Let $f(\theta, X_1),$ $ \dots,$ $ f(\theta, X_n)$ be a sequence of random elements, where $f$ is a fixed scalar function, $X_1, \dots, X_n$ are independent random variables (data), and $\theta$ is a random parameter distributed according to some data-dependent posterior distribution $P_n$. In this paper, we consider the problem of proving concentration inequalities to estimate the mean of the sequence. An example of such a problem is the estimation of the generalization error of some predictor trained by a stochastic algorithm, such as a neural network where $f$ is a loss function. Classically, this problem is approached through a PAC-Bayes analysis where, in addition to the posterior, we choose a prior distribution which captures our belief about the inductive bias of the learning problem. Then, the key quantity in PAC-Bayes concentration bounds is a divergence that captures the complexity of the learning problem where the de facto standard choice is the KL divergence. However, the tightness of this choice has rarely been questioned. In this paper, we challenge the tightness of the KL-divergence-based bounds by showing that it is possible to achieve a strictly tighter bound.

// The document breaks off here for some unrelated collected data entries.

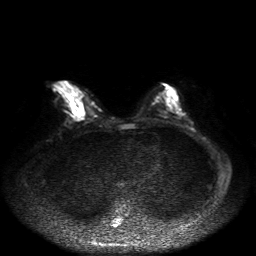
Breast MRI, one axial slice. Slice 23 of 50 in the series (ordered by position). Diffusion-weighted series; image 2 of 4 stored at this slice position (different b-values; order by instance number). 1.5 T. 4 mm slice thickness. 256 × 256 image matrix. Female patient.
Annotated regions visible in this slice (expert manual segmentation):
- tumour on diffusion-weighted imaging: bounding box (x1, y1, x2, y2) in pixels: (75, 107, 81, 110)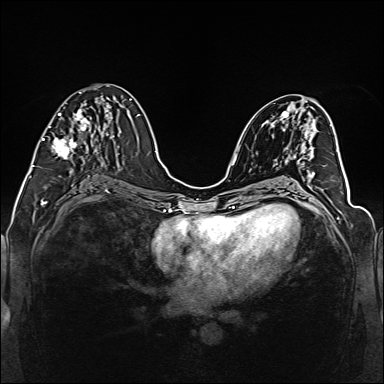
Breast MRI (dynamic contrast-enhanced), one axial slice; position 67 of 160 along the scan axis; dynamic contrast-enhanced series, time point 2 of 6 at this slice position (early post-contrast); 1.5 T; TE 2.3 ms, TR 5.2 ms; 1 mm slice thickness; 384 × 384 image matrix, field of view 330 × 330 mm. Female patient.
Annotated regions visible in this slice (semi-automatically segmented with operator editing):
- enhancing-tissue mask used for the functional tumour volume (all voxels passing the contrast-enhancement thresholds inside the analysis volume; usually the tumour): bounding box [x1, y1, x2, y2] px = [42, 92, 111, 159]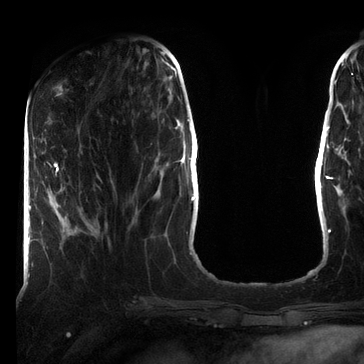
Breast MRI (dynamic contrast-enhanced), one axial slice. Position 24 of 72 along the scan axis. Cropped to one breast. Dynamic contrast-enhanced series, time point 2 of 7 at this slice position (early post-contrast). 3 T. TE 2.2 ms, TR 5.6 ms. 2.2 mm slice thickness. 364 × 364 image matrix, field of view 213 × 213 mm. Female patient.
Structures marked on this image (semi-automatic segmentation, software-assisted and operator-edited):
- enhancing-tissue mask used for the functional tumour volume (all voxels passing the contrast-enhancement thresholds inside the analysis volume; usually the tumour): box from (x=44, y=162) to (x=59, y=176) px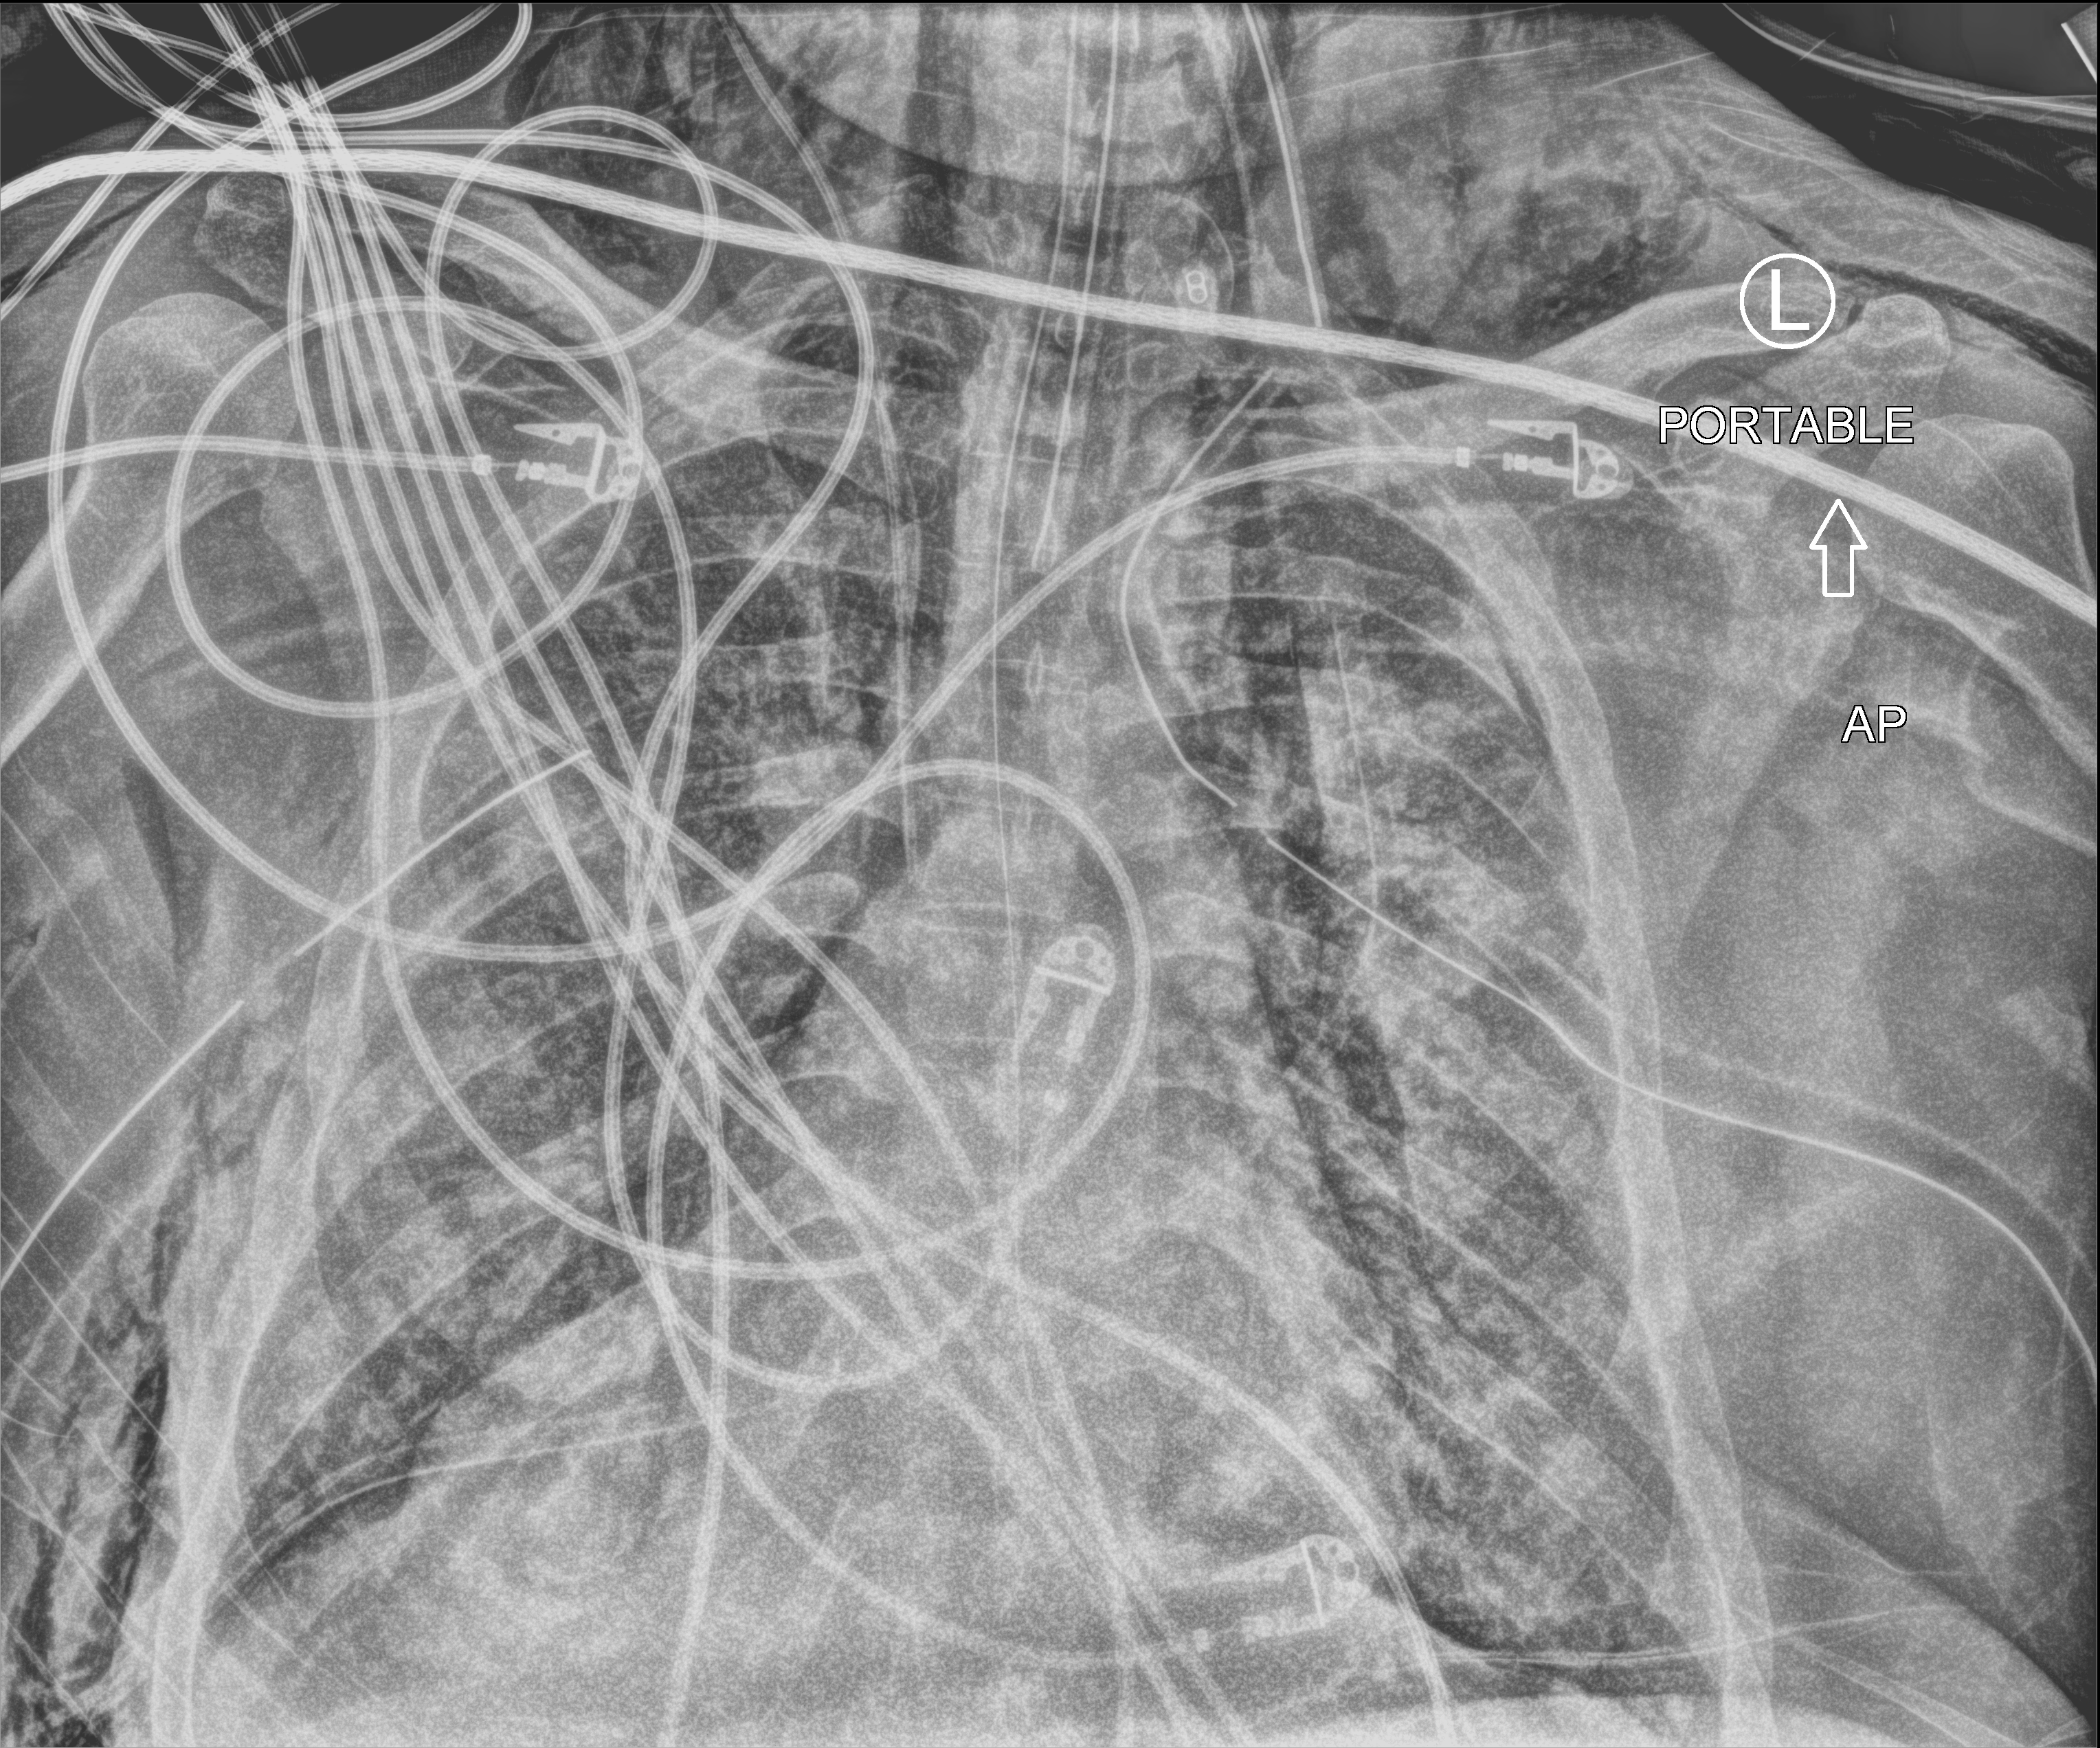
Bedside chest radiograph (computed radiography); anteroposterior (AP) projection. Patient hospitalised with COVID-19, aged 18–59 years.
Hospital-stay facts (about this admission, not read from this image; timing relative to this image not recorded):
- admitted to intensive care during this hospital stay: yes
- hypertension (admission record): no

In particular, we demonstrate new high-probability PAC-Bayes bounds with a novel and better-than-KL divergence that is inspired by Zhang et al. (2022). Our proof is inspired by recent advances in regret analysis of gambling algorithms, and its use to derive concentration inequalities. Our result is first-of-its-kind in that existing PAC-Bayes bounds with non-KL divergences are not known to be strictly better than KL. Thus, we believe our work marks the first step towards identifying optimal rates of PAC-Bayes bounds.

翻译：设$f(\theta, X_1),$ $ \dots,$ $ f(\theta, X_n)$为一列随机元素，其中$f$是固定的标量函数，$X_1, \dots, X_n$是独立随机变量（数据），而$\theta$为服从某数据依赖后验分布$P_n$的随机参数。本文考虑证明浓度不等式以估计该序列均值的问题。此类问题的典型实例是通过随机算法（如神经网络）训练的预测器的泛化误差估计，其中$f$表示损失函数。经典方法采用PAC-Bayes分析：除后验分布外，我们还需选择反映学习问题归纳偏置先验信念的先验分布。此时，PAC-Bayes浓度界的关键量是衡量学习问题复杂度的散度，而KL散度是事实上的标准选择。然而，该选择的紧致性鲜受质疑。本文通过证明严格更紧界限的存在性，对基于KL散度的界提出了挑战。具体而言，我们受Zhang等人(2022)启发，提出一种新颖且优于KL散度的散度，并基于此推导出新的高概率PAC-Bayes界。我们的证明思路源于赌博算法遗憾分析的最新进展及其在浓度不等式推导中的应用。该结果是首创性的——现有非KL散度的PAC-Bayes界尚未被证明严格优于KL散度。因此，我们认为本工作标志着向确定PAC-Bayes界最优速率迈出了第一步。